The first translations of the New Testament weren’t Latin. They were Syriac and Coptic.
The earliest Christians outside Palestine were in Syria and Egypt, both Greek-speaking regions, but both had large populations whose first languages were Syriac (Aramaic) and Coptic (Egyptian). That’s where translation began before Latin became dominant.
So the earliest translation timelines look like this:
1. Syriac (Early 2nd century)
Probably the first major translation.
Syriac is a dialect of Aramaic, meaning it is very close to the language Jesus Himself spoke. The earliest form is called the Old Syriac, represented by:
• the Syriac Sinaiticus (late 2nd or early 3rd century)

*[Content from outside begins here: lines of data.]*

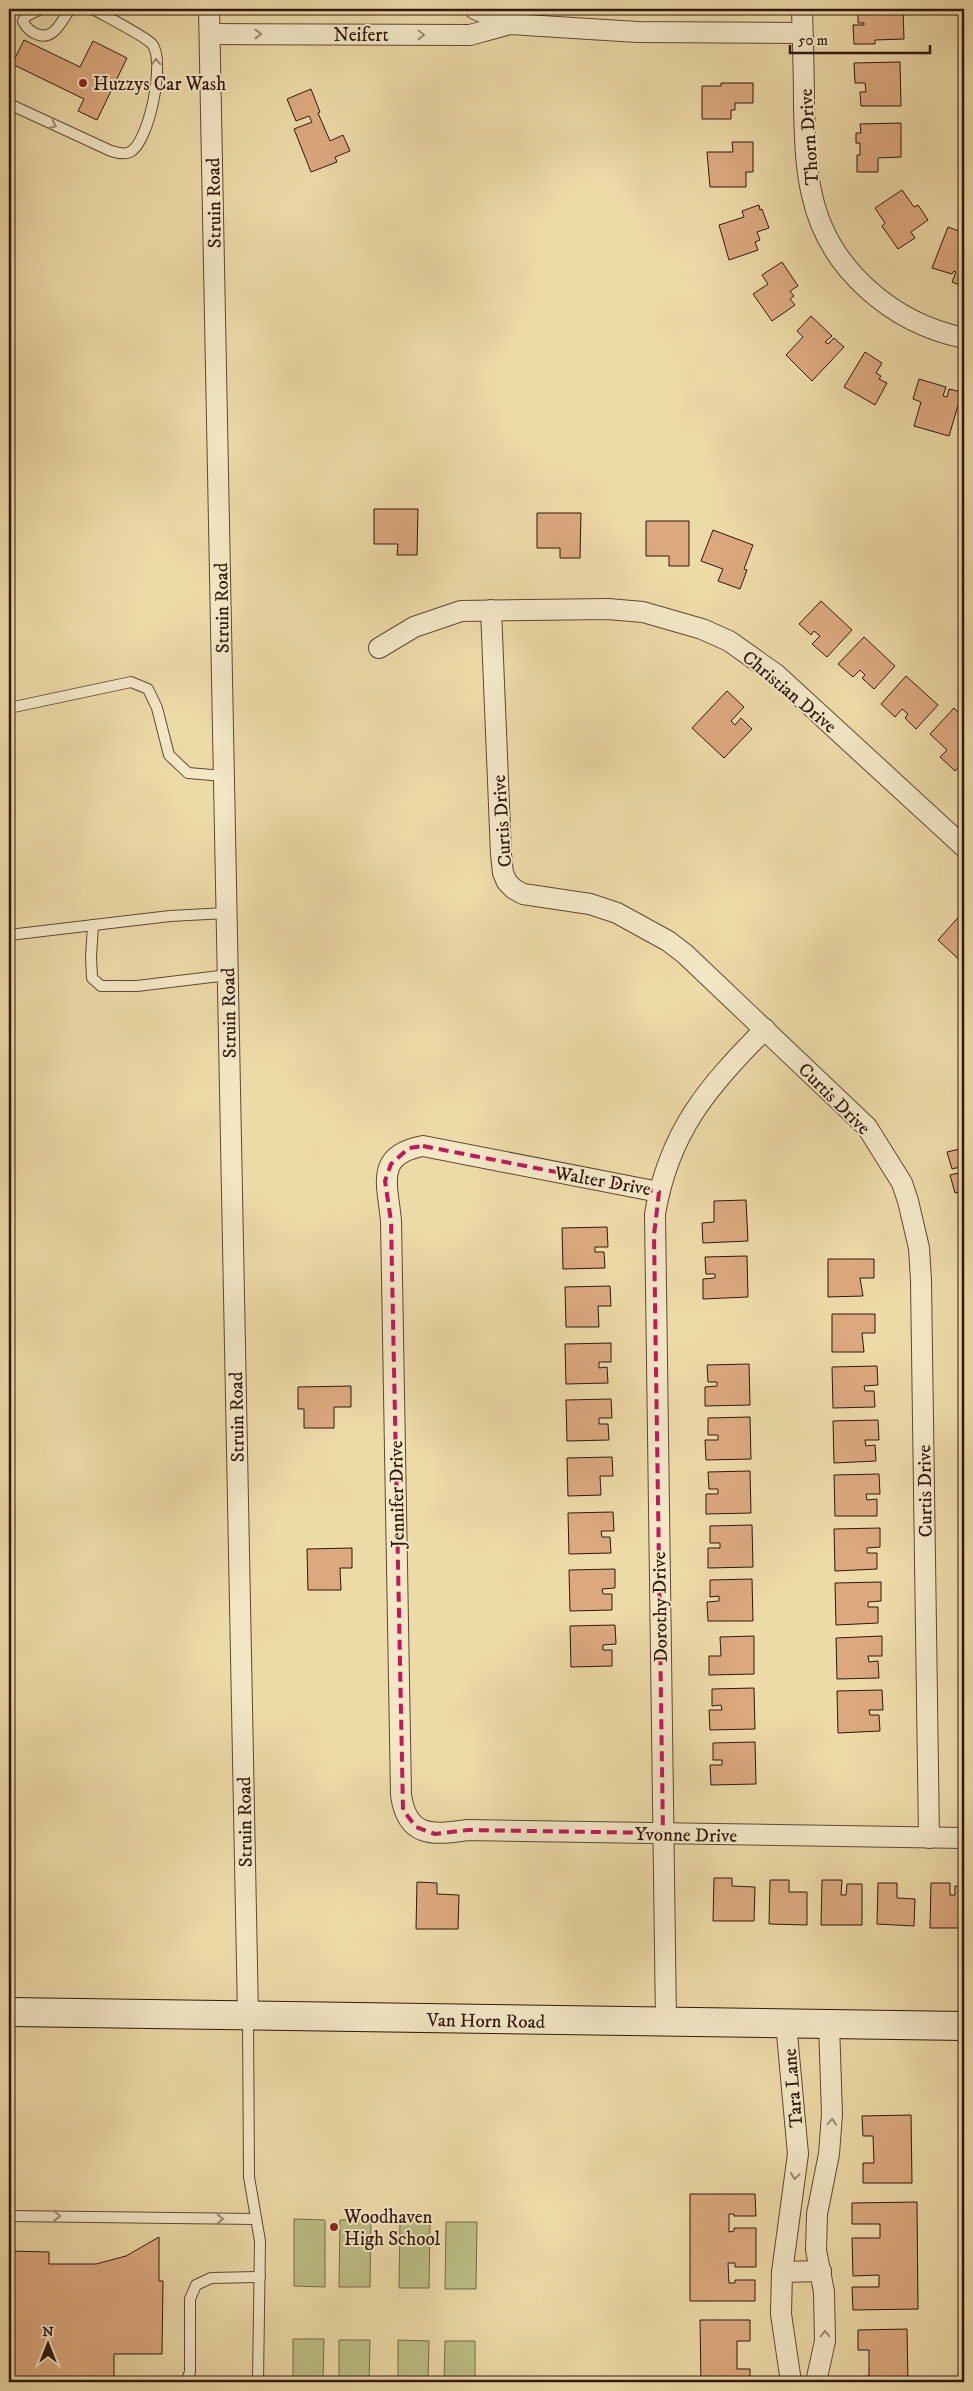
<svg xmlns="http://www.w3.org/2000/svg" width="973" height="2391" font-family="'IM FELL DW Pica',serif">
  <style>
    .green { fill: #bbbe84; stroke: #766a49 }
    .building { fill: #dca97f; stroke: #30170e }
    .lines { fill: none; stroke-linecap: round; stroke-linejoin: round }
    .lane-casing { stroke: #5f4834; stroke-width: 12 }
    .street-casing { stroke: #5f4834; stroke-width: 22 }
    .secondary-casing { stroke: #30170e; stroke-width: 30 }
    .lane { stroke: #f3e7c6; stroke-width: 10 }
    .street { stroke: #f3e7c6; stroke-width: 20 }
    .secondary { stroke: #f3e7c6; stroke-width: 28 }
    .oneway { stroke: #9b8973 }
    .marked { fill: none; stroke: #c2185b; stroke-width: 4; stroke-dasharray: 10 6; stroke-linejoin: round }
    .poi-dot { fill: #8f2418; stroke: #f3e7c6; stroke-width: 2 }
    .labels { text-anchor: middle; stroke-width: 4; stroke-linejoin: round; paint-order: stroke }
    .street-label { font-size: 19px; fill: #30170e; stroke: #f3e7c6 }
    .poi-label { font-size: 19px; fill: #30170e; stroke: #f3e7c6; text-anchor: start }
  </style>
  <rect width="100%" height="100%" fill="#ecdaa7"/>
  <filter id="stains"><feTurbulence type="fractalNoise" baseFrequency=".004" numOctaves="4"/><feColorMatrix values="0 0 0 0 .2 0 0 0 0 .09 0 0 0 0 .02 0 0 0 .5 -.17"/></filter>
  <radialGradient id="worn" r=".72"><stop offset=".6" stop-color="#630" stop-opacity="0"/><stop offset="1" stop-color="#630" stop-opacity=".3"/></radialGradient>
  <g class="green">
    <polygon points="294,2219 325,2220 325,2287 294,2286"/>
    <polygon points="340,2220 371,2220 370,2287 339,2287"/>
    <polygon points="400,2221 430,2221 429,2288 399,2288"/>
    <polygon points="446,2222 477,2222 476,2289 445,2289"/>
    <polygon points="293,2339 324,2339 323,2382 293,2382"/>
    <polygon points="339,2340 370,2340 369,2382 339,2382"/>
    <polygon points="398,2340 429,2341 428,2382 398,2382"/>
    <polygon points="445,2341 475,2341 475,2382 444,2382"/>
  </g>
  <g class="building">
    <polygon points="858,9 903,9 904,39 875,40 875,44 854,44 853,25 864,25 864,23 858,23"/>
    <polygon points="24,40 80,67 93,41 127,58 97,120 78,111 84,99 12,64"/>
    <polygon points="900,62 901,106 861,106 860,92 866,92 865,83 855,83 854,63"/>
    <polygon points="721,83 753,83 753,103 735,103 735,110 731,110 731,119 702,119 702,86 721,86"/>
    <polygon points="311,89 320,112 318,113 330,141 343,135 350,151 335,157 337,162 311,172 294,129 312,122 309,116 296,121 287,99"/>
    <polygon points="901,123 901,157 878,158 878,172 857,172 857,155 860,155 860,143 856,143 856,133 861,133 860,124"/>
    <polygon points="732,142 753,142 753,172 746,172 746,187 710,187 707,152 733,152"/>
    <polygon points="902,190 914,207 918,205 928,220 911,232 915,238 898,249 882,226 885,223 875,208"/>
    <polygon points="759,205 760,210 762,209 769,228 757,232 760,240 755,242 758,250 729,260 719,225 744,217 742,211"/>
    <polygon points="948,227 964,233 964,287 952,282 956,272 954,271 952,274 932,268"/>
    <polygon points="782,262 798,286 790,291 794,296 790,299 795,305 772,321 753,294 768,284 762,275"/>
    <polygon points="811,316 832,336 825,342 828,344 834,338 844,347 812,381 786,355 803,337 797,331"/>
    <polygon points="865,352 882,363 876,373 881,376 879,379 887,383 875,405 844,387"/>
    <polygon points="919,379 946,387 943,396 947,397 949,389 962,392 949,436 914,426 921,402 913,399"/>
    <polygon points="374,509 418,509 417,555 397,555 398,544 374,544"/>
    <polygon points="537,513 581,513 580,558 560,558 560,548 537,548"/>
    <polygon points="646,521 689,521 689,566 669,566 669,556 646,556"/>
    <polygon points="713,530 753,545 744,569 747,570 740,589 718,581 723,569 701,561"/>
    <polygon points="821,601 852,630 827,657 812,644 820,636 814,631 811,635 799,624"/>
    <polygon points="864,637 895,666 874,689 862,678 865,675 860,670 853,677 838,664"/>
    <polygon points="906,676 938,705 916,729 905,718 908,714 902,709 895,717 881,704"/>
    <polygon points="727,691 744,707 731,721 735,725 741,718 752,729 724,758 692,728"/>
    <polygon points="954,708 964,718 964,761 955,771 940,757 947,750 930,734"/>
    <polygon points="964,911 964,964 938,940"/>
    <polygon points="964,1148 964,1191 955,1193 950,1175 962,1172 960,1167 952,1169 947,1152"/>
    <polygon points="746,1200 748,1241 703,1243 702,1223 714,1222 714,1201"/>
    <polygon points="607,1227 608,1247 595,1247 595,1252 604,1252 605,1268 563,1269 562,1228"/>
    <polygon points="747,1256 748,1297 703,1299 703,1279 715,1278 715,1274 706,1274 705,1257"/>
    <polygon points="828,1259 874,1259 874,1278 860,1278 863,1296 828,1297"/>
    <polygon points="610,1286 611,1306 598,1306 599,1327 566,1327 565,1287"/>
    <polygon points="832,1314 875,1314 875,1333 862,1333 864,1352 832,1352"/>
    <polygon points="611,1343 611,1362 599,1362 599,1368 607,1367 608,1383 566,1384 565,1344"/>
    <polygon points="749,1364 750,1405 705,1406 705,1387 717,1386 717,1382 708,1382 707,1365"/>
    <polygon points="877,1366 878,1385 864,1386 865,1391 874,1391 875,1407 833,1408 832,1367"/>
    <polygon points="351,1386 351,1407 334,1407 334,1428 304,1428 304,1409 298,1409 298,1387"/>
    <polygon points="611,1399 612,1418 599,1418 599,1424 608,1424 609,1440 567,1441 566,1400"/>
    <polygon points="750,1417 751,1459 706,1460 705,1440 718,1440 718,1435 708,1435 708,1418"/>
    <polygon points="878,1420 879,1440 865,1440 866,1446 875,1445 876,1461 834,1463 833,1421"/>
    <polygon points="612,1457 613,1476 600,1476 601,1495 568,1496 567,1458"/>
    <polygon points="750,1471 751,1513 706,1514 706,1494 718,1494 718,1489 709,1489 708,1472"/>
    <polygon points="879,1474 880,1494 866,1494 867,1500 877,1499 877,1516 835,1516 834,1475"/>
    <polygon points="613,1512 614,1531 601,1531 602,1537 610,1537 611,1553 569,1554 568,1513"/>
    <polygon points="752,1525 753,1567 708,1568 708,1548 720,1548 720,1543 710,1543 710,1526"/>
    <polygon points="880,1528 880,1547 867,1548 867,1553 877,1553 877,1569 835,1571 834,1529"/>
    <polygon points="352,1548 352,1568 340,1568 341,1590 308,1590 307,1549"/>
    <polygon points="615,1569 615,1588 602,1589 603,1594 612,1594 612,1610 570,1611 569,1570"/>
    <polygon points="752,1579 753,1621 708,1621 707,1602 719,1601 719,1596 710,1597 710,1580"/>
    <polygon points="881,1582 881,1601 868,1602 868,1607 878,1607 878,1623 836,1625 835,1583"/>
    <polygon points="615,1625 616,1644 603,1645 603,1650 612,1650 612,1666 571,1667 570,1626"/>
    <polygon points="754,1636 754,1674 709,1675 709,1656 721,1656 720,1637"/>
    <polygon points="882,1636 882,1656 868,1656 869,1662 878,1661 879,1678 837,1679 836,1638"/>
    <polygon points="754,1688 755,1729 710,1730 709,1710 722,1710 721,1705 712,1706 712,1689"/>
    <polygon points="882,1690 883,1710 869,1710 870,1715 879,1715 880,1731 838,1733 837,1691"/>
    <polygon points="755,1742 756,1784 711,1785 710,1765 722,1765 722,1760 713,1760 713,1743"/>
    <polygon points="714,1878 732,1878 732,1886 755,1887 754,1921 713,1921"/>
    <polygon points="770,1880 789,1880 789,1892 807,1892 807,1925 769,1924"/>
    <polygon points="822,1880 842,1880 841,1895 846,1895 847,1884 862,1884 862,1925 821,1925"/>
    <polygon points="417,1882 437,1883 437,1894 459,1895 458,1929 416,1929"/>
    <polygon points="878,1883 897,1883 897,1898 915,1899 914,1926 877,1924"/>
    <polygon points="931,1883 950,1883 950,1895 955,1895 955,1886 964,1886 964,1928 930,1928"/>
    <polygon points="911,2115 912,2183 863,2183 863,2163 874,2163 873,2136 863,2136 862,2116"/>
    <polygon points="690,2194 755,2194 756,2216 734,2216 734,2214 729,2214 729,2232 734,2231 734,2228 756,2228 756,2267 735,2267 735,2263 728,2263 729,2283 735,2283 735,2280 755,2280 755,2301 690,2301"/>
    <polygon points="917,2202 918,2309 853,2310 852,2287 879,2287 879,2275 853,2276 852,2238 880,2238 880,2224 852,2224 852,2203"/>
    <polygon points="159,2237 159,2281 163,2281 162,2354 114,2354 114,2382 9,2382 9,2251 49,2252 49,2264 96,2264 126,2256"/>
    <polygon points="700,2320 750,2320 750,2341 737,2341 737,2369 750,2369 750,2382 701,2382"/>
    <polygon points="907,2329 908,2382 859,2382 858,2377 869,2376 869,2350 858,2350 858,2330"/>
  </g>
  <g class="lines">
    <defs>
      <g id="lane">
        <path d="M41,9L26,16L23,21C25,26 29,30 34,33C53,43 61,22 70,9"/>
        <path d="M9,104L111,151C117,153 124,155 130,152C149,143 166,60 152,44C145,36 105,16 93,9"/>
        <polyline points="9,708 131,682 148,689 157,708 169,755 188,773 224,776"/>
        <polyline points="93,925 91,957 92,978 101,986 137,986 228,975"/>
        <polyline points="9,935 170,916 226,913"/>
        <polyline points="248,2017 249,2177 260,2241 258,2382"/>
        <polyline points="9,2216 256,2219"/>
        <polyline points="186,2382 190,2372 190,2299 196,2285 211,2278 260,2277"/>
      </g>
      <g id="street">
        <polyline points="209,9 248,2016"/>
        <polyline points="475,9 510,24"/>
        <path d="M802,9C803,42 804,75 804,108C805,137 805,166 812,195C828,269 892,323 964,338"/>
        <polyline points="210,34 470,35 510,24 637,32 802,33"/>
        <polyline points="491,610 501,854 503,873 507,882 514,889 523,894 590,904 617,913 668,941 685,954 867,1127 902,1183 908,1201 919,1248 921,1280 929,1838"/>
        <polyline points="379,648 414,627 461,611 608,609 643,612 702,629 729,641 777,675 964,847"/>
        <path d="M659,1192L423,1146C374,1155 388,1185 391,1221L401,1795C407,1838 433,1835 468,1830L964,1838"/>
        <path d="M666,2022L655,1214C669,1131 708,1087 765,1029"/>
        <polyline points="786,2023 798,2154 782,2272 781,2314 791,2382"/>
        <polyline points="782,2272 821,2271"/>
        <polyline points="816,2382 825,2341 824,2292 816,2250 817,2214 829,2154 832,2114 829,2024"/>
      </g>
      <polyline id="secondary" points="9,2012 964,2026"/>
    </defs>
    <use href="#lane" class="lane-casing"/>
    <use href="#street" class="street-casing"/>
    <use href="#secondary" class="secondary-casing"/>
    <use href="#lane" class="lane"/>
    <use href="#street" class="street"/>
    <use href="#secondary" class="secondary"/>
  </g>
  <defs><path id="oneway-chevron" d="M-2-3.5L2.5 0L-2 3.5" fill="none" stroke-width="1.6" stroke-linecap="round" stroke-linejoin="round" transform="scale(1.25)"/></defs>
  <g class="oneway">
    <use href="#oneway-chevron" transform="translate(258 34)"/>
    <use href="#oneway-chevron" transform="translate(421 35) rotate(1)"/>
    <use href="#oneway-chevron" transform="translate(156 62) rotate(-93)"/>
    <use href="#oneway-chevron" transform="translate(53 125) rotate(25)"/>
    <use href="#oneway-chevron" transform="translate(832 2122) rotate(-86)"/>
    <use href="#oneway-chevron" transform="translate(795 2176) rotate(98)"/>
    <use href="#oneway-chevron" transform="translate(57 2216) rotate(1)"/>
    <use href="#oneway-chevron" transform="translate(220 2219) rotate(1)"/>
    <use href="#oneway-chevron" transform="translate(825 2334) rotate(-90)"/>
  </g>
  <path class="marked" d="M423,1146L659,1192L654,1235L663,1833L468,1830L435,1834L416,1827L403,1810L391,1221L385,1181L391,1164L409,1148Z"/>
  <g class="poi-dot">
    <circle cx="83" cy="83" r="5"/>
    <circle cx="334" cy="2227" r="5"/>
  </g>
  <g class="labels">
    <g class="street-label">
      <text x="361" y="41">Neifert</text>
      <text transform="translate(808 137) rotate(-94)" y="7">Thorn Drive</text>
      <text transform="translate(213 203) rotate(-91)" y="7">Struin Road</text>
      <text transform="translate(221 608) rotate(-91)" y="7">Struin Road</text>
      <text transform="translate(790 691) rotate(40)" y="7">Christian Drive</text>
      <text transform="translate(501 821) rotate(-94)" y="7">Curtis Drive</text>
      <text transform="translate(228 1013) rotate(-91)" y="7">Struin Road</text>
      <text transform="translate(835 1098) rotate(45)" y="7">Curtis Drive</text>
      <text transform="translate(603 1180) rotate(10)" y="7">Walter Drive</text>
      <text transform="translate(236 1417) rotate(-91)" y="7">Struin Road</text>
      <text transform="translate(924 1491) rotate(-91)" y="7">Curtis Drive</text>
      <text transform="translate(396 1494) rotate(-91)" y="7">Jennifer Drive</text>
      <text transform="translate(659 1607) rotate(-91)" y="7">Dorothy Drive</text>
      <text transform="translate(244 1822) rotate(-91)" y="7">Struin Road</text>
      <text transform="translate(686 1834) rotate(1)" y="7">Yvonne Drive</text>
      <text transform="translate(486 2020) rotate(1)" y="7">Van Horn Road</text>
      <text transform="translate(792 2088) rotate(-95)" y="7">Tara Lane</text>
    </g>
    <g class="poi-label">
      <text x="93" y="90">Huzzys Car Wash</text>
      <text x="344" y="2223">Woodhaven<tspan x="344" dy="22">High School</tspan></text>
    </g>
  </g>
  <rect width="973" height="2391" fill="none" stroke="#ecdaa7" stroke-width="30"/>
  <rect x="10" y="10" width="953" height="2371" fill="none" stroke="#30170e" stroke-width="2.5"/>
  <rect x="15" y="15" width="943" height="2361" fill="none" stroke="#30170e"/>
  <g transform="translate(48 2344)" stroke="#f3e7c6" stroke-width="4" paint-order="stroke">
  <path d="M0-4L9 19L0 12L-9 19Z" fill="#30170e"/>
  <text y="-8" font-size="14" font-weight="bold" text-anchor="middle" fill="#30170e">N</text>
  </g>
  <path d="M790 45v8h140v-8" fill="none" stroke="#30170e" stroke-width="2.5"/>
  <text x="798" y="45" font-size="15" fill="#30170e" stroke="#f3e7c6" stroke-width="4" paint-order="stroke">50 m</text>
  <rect width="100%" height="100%" filter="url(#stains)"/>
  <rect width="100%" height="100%" fill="url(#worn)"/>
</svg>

• the Curetonian Gospels (3rd century)
These reflect translations that likely began sometime around AD 120–150.
2. Coptic (Early to mid-2nd century)
Egypt was packed with Christians by the second century. Greek was common in the cities, but the rural population spoke different Coptic dialects. So Christians translated Scripture for them early on.
Earliest dialects:
• Sahidic Coptic — likely begun AD 150–200
• Bohairic Coptic — slightly later
• Other regional dialects appeared through the 2nd–3rd centuries
The Sahidic translation is extremely important because it preserves early Alexandrian readings—sometimes even older than surviving Greek manuscripts.
3. Latin (Late 2nd century)
Latin was not the first.
The earliest Latin translations, now called Old Latin or Vetus Latina, were made around AD 180–200, mainly in North Africa and Rome. These came before Jerome’s Vulgate (late 4th century), which replaced the many competing Old Latin versions.
4. Later translations: Armenian, Georgian, Gothic, Ethiopic
These appear from the 4th century onward and do not belong in the “earliest possible” tier.
Why Syriac and Coptic came first
Greek was the lingua franca of the Roman East. Most converts in the earliest decades could read Greek. Translations only became necessary when Christianity reached deeply into regions where Greek had not penetrated strongly.
That’s why:
• Syriac emerged in the East (Edessa, Nisibis)
• Coptic emerged in the South (Egypt)
These are natural “first translation zones.”
Did the original autographs get translated directly?
Not likely.
Translators would have used early local Greek manuscripts, not the original autographs.
This means:
• Syriac Christians translated from early Eastern Greek texts
• Coptic Christians translated from early Alexandrian Greek texts
• Latin Christians translated from Western Greek texts
None of these were identical. That’s why the early translations preserve different “families” of readings.
This is one of the strongest historical proofs against the idea of a single, perfect textual line (e.g., a strict “KJV-only” claim). The textual world was diverse from the beginning.
The surprising truth
The first Christians had no problem with this diversity.
They cared most about the message, not absolute uniformity of every syllable.
Textual variety is not a late corruption.
It is a feature of Christianity from its earliest decades.